Während Mildenberger den biowissenschaftlichen Sonderweg Uexkülls plausibel erläutert, stellt sich im Hinblick auf eine Gesamtwürdigung von Person und Lehre außerdem die Frage, ob die These von der geistigen Unabhängigkeit nicht überzeichnet ist. So scheint Uexkülls hervorragende gesellschaftliche Vernetzung das fehlende universitäre Umfeld in gewissem Maße kompensiert zu haben. Seine Kontakte reichten bis in kaiserliche Kreise; zeitweilig stand er im Austausch mit Rainer Maria Rilke, Hermann von Keyserling oder Fidus. Er ließ sich vom Antisemitismus eines Houston Stewart Chamberlain beeinflussen und modifizierte zeitweilig sogar seine Lehrmeinung unter dem Eindruck politischer Umbrüche. Dass Philosophen wie Helmuth Plessner und Ernst Cassirer sich von der Umweltlehre inspirieren ließen, ein Autor wie Alfred Döblin seine Romanfiguren in Anlehnung an das Umweltkonzept entwarf und die populärwissenschaftlichen Publikationen Uexkülls bis in Kunst und Architektur hineinwirkten, spricht weniger für dessen Außenseiterposition als dafür, dass die Umweltlehre den Nerv der Zeit getroffen hatte. So könnte Uexkülls eigener wissenschaftlicher Suchprozess auch als Teil einer geistigen Standortsuche seiner Zeit gedeutet werden, bei der das Verhältnis vom Individuum zum großen Ganzen und von Subjektivität und Objektivität Schlüsselthemen waren. Insgesamt hätte die Frage der Eigenständigkeit durch eine breitere Kontextualisierung des Untersuchungsgegenstandes differenziert werden können. Der auf das Individuelle fixierte Ansatz Mildenbergers stößt hier an seine Grenzen.
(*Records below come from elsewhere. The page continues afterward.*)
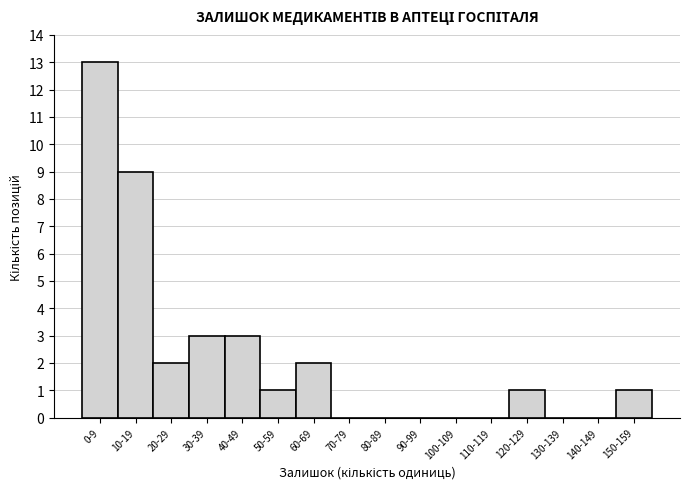

Reading left to right, transcribe all the data shown in this chart.

0-9=13	10-19=9	20-29=2	30-39=3	40-49=3	50-59=1	60-69=2	70-79=0	80-89=0	90-99=0	100-109=0	110-119=0	120-129=1	130-139=0	140-149=0	150-159=1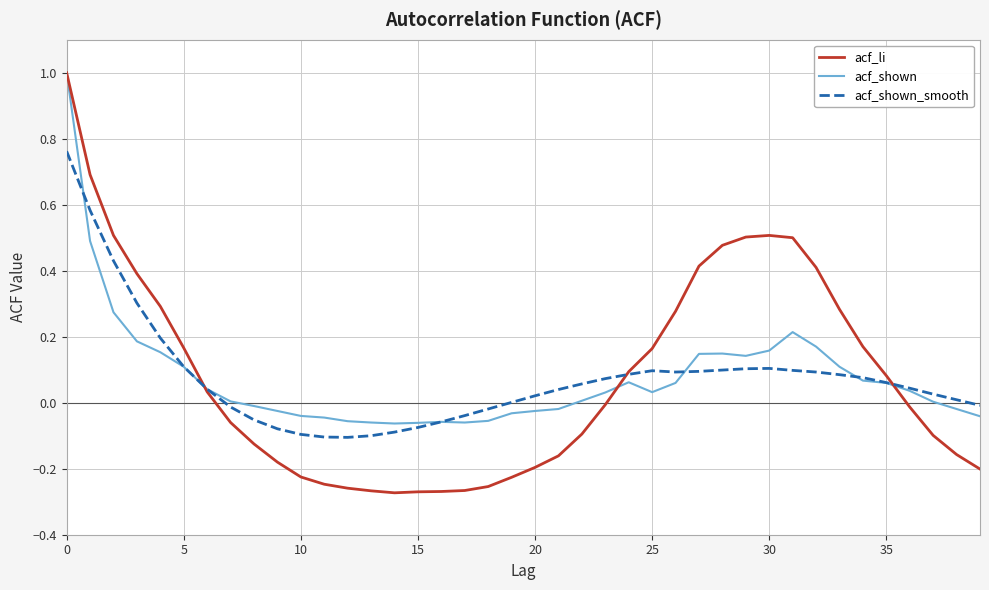

What is the greatest value displayed?

1.0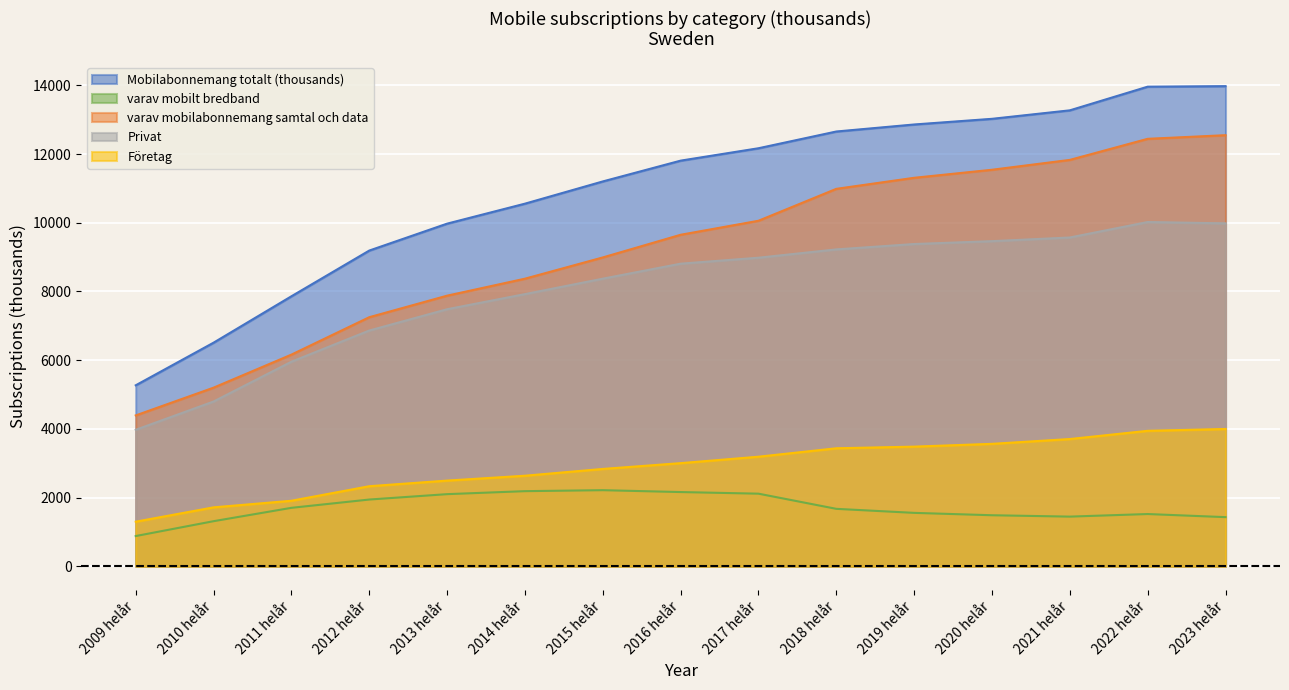

Reading left to right, what are all the values shown in this chart?

Mobilabonnemang totalt (thousands): 2009 helår=5267.8	2010 helår=6509.0	2011 helår=7860.0	2012 helår=9191.1	2013 helår=9975.1	2014 helår=10556.8	2015 helår=11204.1	2016 helår=11809.7	2017 helår=12170.6	2018 helår=12658.2	2019 helår=12862.7	2020 helår=13027.5	2021 helår=13274.6	2022 helår=13963.7	2023 helår=13979.0
varav mobilt bredband: 2009 helår=877.5	2010 helår=1310.2	2011 helår=1699.2	2012 helår=1940.7	2013 helår=2097.5	2014 helår=2184.7	2015 helår=2213.2	2016 helår=2158.7	2017 helår=2111.6	2018 helår=1669.8	2019 helår=1552.5	2020 helår=1483.3	2021 helår=1443.3	2022 helår=1518.4	2023 helår=1428.1
varav mobilabonnemang samtal och data: 2009 helår=4390.3	2010 helår=5198.8	2011 helår=6160.8	2012 helår=7250.4	2013 helår=7877.6	2014 helår=8372.0	2015 helår=8990.9	2016 helår=9651.0	2017 helår=10059.1	2018 helår=10988.4	2019 helår=11310.2	2020 helår=11544.2	2021 helår=11831.3	2022 helår=12445.3	2023 helår=12550.9
Privat: 2009 helår=3972.0	2010 helår=4795.7	2011 helår=5954.9	2012 helår=6862.5	2013 helår=7482.7	2014 helår=7922.8	2015 helår=8372.4	2016 helår=8809.2	2017 helår=8982.8	2018 helår=9224.9	2019 helår=9381.5	2020 helår=9465.0	2021 helår=9571.9	2022 helår=10022.1	2023 helår=9983.5
Företag: 2009 helår=1295.8	2010 helår=1713.3	2011 helår=1905.1	2012 helår=2328.6	2013 helår=2492.4	2014 helår=2634.0	2015 helår=2831.8	2016 helår=3000.5	2017 helår=3187.8	2018 helår=3433.3	2019 helår=3481.2	2020 helår=3562.5	2021 helår=3702.7	2022 helår=3941.6	2023 helår=3995.5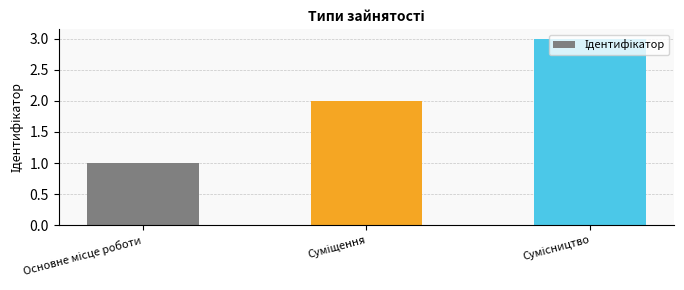

What is the sum of all values?

6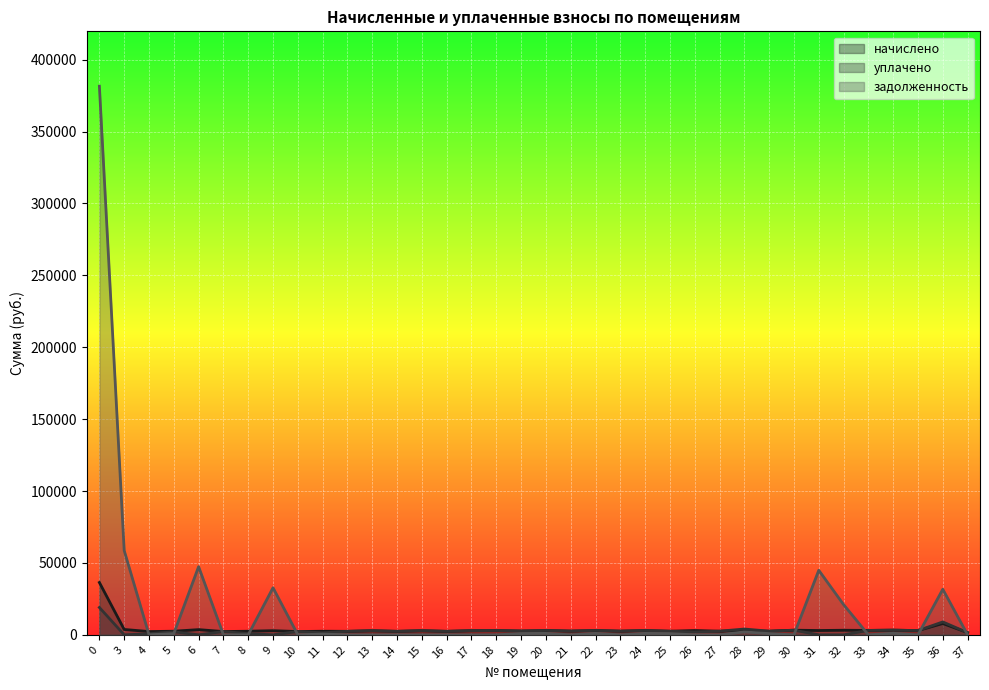

How many times do задолженность and начислено cross each other?

9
Diesen Einwänden zum Trotz handelt es sich bei dieser Arbeit um eine umfassend recherchierte Dokumentation des Lebenswegs, der Forschungsaktivitäten und der Rezeption Uexkülls. Sie bildet damit ein Referenzwerk für jede weiterführende Beschäftigung mit Jakob von Uexküll und seiner Umweltlehre.
Anmerkungen:
[1] Vgl. u.a. Joachim Radkau: Natur und Macht. Eine Weltgeschichte der Umwelt, München 2000, 40.
[2] Vgl. exemplarisch Carola Dietze: Helmuth Plessner. Nachgeholtes Leben, Göttingen 2006; Jan Eckel: Hans Rothfels. Eine intellektuelle Biografie im 20. Jahrhundert, Göttingen 2005; Joachim Radkau: Max Weber. Die Leidenschaft des Denkens, München [u.a.] 2005.
[3] Vgl. Thomas Etzemüller: Die Form "Biografie" als Modus der Geschichtsschreibung. Überlegungen zum Thema Biografie und Nationalsozialismus, in: Regionen im Nationalsozialismus, hg. von Michael Ruck, Bielefeld 2003, 71-90; Alexander Gallus: Biografik und Zeitgeschichte, in: Aus Politik und Zeitgeschichte, B 1/2005, 40-46.
[4] Anne Harrington: Reenchanted Science. Holism in German Culture from Wilhelm II to Hitler, Princeton, NJ 1996.